During the fiscal year ended December 31, 2002, the Board of Directors of the Company held a total of thirteen (13) meetings. Each director attended at least 75% of the aggregate of (a) the total number of such meetings and (b) the total number of meetings held by all committees of the Board on which such director served during 2002.

 

Report of the Audit Committee

 

The Audit Committee has reviewed and discussed with management the Company’s audited consolidated financial statements as of and for the year ended December 31, 2002. The committee has discussed with the Company’s independent auditors, which are responsible for expressing an opinion on the conformity of the Company’s audited consolidated financial statements with generally accepted accounting principles, the matters required to be discussed by Statement on Auditing Standards No. 61, as amended, including their judgments as to the quality of the Company’s financial reporting. The committee has received from the independent auditors written disclosures and a letter as required by the Independence Standards Board, Standard No. 1, as amended, and discussed with the independent auditors the firm’s independence from management and the Company. In considering the independence of the Company’s independent auditors, the committee took into consideration the amount and nature of the fees paid the firm for non-audit services, as described on the following page.

 

5


 

In reliance on the review and discussions described above, the committee recommends to the Board of Directors that the year-end audited consolidated financial statements be included in the Company’s Annual Report on Form 10-K for the year ended December 31, 2002 for filing with the SEC.

 

Submitted by:

Albert L. Berra, Chairman

Gregory A. Childress

  

Vincent L. Jurkovich

Robert L. Fields

  

Robert H. Tienken

Gordon T. Woods

 

Change in Company’s Principal Accountant

 

At its Board of Directors meeting on June 14, 2001, the Board of Directors of the Company terminated the services of McGladrey & Pullen, LLP (“M&P”). At the same meeting, the Board of Directors selected the accounting firm of Perry-Smith & Co. LLP (“Perry-Smith”) as independent auditors for the remainder of the Company’s 2001 fiscal year. The determination to replace M&P was recommended by the Audit Committee and approved by the full Board of Directors of the Company.

 

M&P audited the consolidated financial statements for the Company9 for the year ended December 31, 2000. M&P’s report on the financial statements for the Company for that year did not contain an adverse opinion or disclaimer of opinion, nor were such reports qualified or modified as to uncertainty, audit scope or accounting principles.

 

During the fiscal year ended December 31, 2000 and the subsequent interim period January 1, 2001 through June 14, 2001, there were no disagreements between M&P and the Bank or the Company on any matter of accounting principles or practices, financial statement disclosure or auditing scope or procedure, which disagreements, if not resolved to the satisfaction of M&P, would have caused it to make reference to the subject matter of the disagreements in connection with its reports.

*ENTRIES SUPPLIED:*
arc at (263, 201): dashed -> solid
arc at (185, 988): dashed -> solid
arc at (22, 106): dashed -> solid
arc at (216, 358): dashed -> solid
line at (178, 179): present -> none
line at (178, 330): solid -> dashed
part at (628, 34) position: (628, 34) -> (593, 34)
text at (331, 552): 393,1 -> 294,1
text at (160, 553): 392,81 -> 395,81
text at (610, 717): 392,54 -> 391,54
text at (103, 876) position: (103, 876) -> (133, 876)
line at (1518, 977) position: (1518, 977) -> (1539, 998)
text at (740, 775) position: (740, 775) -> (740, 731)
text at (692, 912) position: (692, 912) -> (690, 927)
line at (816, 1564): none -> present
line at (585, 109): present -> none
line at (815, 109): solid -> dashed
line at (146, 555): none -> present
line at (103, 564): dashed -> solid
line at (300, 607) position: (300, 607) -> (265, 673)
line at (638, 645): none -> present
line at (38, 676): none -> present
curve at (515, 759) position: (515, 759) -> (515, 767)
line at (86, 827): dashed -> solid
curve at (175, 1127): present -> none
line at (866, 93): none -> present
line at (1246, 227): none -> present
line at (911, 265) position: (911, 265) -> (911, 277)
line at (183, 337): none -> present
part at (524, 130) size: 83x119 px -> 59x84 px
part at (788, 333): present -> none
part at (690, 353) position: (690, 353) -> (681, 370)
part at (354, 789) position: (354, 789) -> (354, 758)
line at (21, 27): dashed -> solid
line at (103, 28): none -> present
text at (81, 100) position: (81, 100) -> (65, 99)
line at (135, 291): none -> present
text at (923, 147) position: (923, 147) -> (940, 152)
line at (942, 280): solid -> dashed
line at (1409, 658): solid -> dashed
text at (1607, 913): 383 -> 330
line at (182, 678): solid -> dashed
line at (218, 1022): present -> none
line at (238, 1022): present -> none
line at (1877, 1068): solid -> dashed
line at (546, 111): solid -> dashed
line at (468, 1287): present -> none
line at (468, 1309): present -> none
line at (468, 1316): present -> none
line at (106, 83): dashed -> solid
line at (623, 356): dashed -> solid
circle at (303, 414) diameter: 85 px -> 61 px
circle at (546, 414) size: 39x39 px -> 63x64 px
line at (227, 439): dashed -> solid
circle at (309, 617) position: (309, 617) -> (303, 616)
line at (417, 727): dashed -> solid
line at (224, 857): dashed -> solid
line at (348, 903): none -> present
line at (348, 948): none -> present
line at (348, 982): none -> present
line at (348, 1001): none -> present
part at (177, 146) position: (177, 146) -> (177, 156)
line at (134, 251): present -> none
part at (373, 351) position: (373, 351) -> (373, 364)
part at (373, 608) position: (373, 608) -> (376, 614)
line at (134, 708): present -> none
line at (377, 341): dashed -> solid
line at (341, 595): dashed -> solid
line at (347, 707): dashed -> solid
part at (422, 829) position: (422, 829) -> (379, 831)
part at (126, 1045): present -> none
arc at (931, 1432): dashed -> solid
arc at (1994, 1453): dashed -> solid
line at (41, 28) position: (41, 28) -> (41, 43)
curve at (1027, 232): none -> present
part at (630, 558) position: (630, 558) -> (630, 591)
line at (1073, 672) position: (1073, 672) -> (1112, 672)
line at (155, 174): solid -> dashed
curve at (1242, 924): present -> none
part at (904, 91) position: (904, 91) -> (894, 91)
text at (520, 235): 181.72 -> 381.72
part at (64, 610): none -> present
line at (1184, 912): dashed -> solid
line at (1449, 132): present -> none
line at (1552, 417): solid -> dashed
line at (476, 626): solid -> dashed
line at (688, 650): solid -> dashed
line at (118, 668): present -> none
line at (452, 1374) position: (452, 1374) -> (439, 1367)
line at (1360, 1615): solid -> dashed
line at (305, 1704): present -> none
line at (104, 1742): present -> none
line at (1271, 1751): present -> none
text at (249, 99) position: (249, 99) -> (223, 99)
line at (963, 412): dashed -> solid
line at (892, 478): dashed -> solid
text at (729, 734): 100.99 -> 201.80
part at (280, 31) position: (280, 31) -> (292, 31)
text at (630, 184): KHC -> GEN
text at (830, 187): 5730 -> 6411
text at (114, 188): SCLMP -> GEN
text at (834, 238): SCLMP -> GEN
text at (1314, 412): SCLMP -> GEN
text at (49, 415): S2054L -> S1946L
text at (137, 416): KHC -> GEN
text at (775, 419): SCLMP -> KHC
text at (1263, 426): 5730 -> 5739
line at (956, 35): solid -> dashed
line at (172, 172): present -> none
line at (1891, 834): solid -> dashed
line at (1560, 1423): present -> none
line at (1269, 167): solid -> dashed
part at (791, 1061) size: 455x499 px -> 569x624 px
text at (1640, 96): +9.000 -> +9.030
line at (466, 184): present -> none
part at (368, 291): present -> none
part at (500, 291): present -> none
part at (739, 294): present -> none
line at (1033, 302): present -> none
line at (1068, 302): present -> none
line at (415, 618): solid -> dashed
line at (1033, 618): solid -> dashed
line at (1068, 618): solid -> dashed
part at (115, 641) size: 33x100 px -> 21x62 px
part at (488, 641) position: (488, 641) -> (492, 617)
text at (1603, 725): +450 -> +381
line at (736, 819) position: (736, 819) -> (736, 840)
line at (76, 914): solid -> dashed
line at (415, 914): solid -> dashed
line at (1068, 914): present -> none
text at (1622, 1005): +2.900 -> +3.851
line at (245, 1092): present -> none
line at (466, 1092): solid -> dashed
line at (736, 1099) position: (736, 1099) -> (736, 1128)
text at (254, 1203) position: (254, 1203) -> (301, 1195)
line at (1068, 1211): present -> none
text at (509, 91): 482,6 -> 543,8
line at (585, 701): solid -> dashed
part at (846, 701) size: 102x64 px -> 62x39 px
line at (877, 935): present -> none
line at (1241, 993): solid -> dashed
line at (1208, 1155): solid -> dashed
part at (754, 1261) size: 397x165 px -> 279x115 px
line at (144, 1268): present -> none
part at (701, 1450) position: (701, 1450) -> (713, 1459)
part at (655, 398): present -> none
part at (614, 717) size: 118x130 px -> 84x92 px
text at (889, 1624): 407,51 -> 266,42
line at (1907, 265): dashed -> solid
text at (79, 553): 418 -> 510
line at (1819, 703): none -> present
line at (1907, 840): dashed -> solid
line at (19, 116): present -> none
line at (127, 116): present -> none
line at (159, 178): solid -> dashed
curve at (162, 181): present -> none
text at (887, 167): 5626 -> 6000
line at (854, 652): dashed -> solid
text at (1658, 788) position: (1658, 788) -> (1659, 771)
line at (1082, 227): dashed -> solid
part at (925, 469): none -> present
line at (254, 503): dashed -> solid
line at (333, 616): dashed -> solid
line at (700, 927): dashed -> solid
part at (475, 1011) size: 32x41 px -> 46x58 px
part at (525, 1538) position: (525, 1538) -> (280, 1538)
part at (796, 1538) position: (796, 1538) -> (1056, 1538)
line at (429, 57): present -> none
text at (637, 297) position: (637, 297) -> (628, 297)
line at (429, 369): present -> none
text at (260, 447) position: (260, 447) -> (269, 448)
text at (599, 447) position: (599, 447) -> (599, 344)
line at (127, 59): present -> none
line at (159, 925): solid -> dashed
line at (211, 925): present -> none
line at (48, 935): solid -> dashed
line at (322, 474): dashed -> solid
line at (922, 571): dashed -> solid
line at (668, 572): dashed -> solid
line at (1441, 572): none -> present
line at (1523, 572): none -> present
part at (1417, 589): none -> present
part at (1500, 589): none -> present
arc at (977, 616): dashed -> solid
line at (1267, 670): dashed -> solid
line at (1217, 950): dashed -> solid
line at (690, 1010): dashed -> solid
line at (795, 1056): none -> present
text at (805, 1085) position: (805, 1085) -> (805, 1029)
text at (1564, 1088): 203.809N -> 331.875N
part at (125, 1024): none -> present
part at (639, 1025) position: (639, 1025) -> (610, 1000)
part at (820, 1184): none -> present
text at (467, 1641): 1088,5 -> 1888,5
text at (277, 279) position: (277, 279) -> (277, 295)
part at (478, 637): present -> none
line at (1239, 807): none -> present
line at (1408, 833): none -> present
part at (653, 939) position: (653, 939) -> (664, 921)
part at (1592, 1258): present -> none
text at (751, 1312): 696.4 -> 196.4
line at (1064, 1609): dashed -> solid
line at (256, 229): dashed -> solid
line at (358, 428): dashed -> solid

*EXERCISE REQUIREMENTS:*
1 – In the passage on board meetings and auditors, what is the committee's basis for recommending that the year-end audited statements go into the Form 10-K? Answer in one to three sentences.
2 – List every person named as submitting the audit committee report in the passage on board meetings and auditors. Include any title given.

*RESULTS:*
1 – The committee relies on its review and discussion of the audited consolidated financial statements with management and on its discussion with the independent auditors of the matters required by Statement on Auditing Standards No. 61. It also relies on the auditors' written disclosures and letter under Independence Standards Board Standard No. 1, and on its discussion with them of the firm's independence.

2 –
- Albert L. Berra, Chairman
- Gregory A. Childress
- Vincent L. Jurkovich
- Robert L. Fields
- Robert H. Tienken
- Gordon T. Woods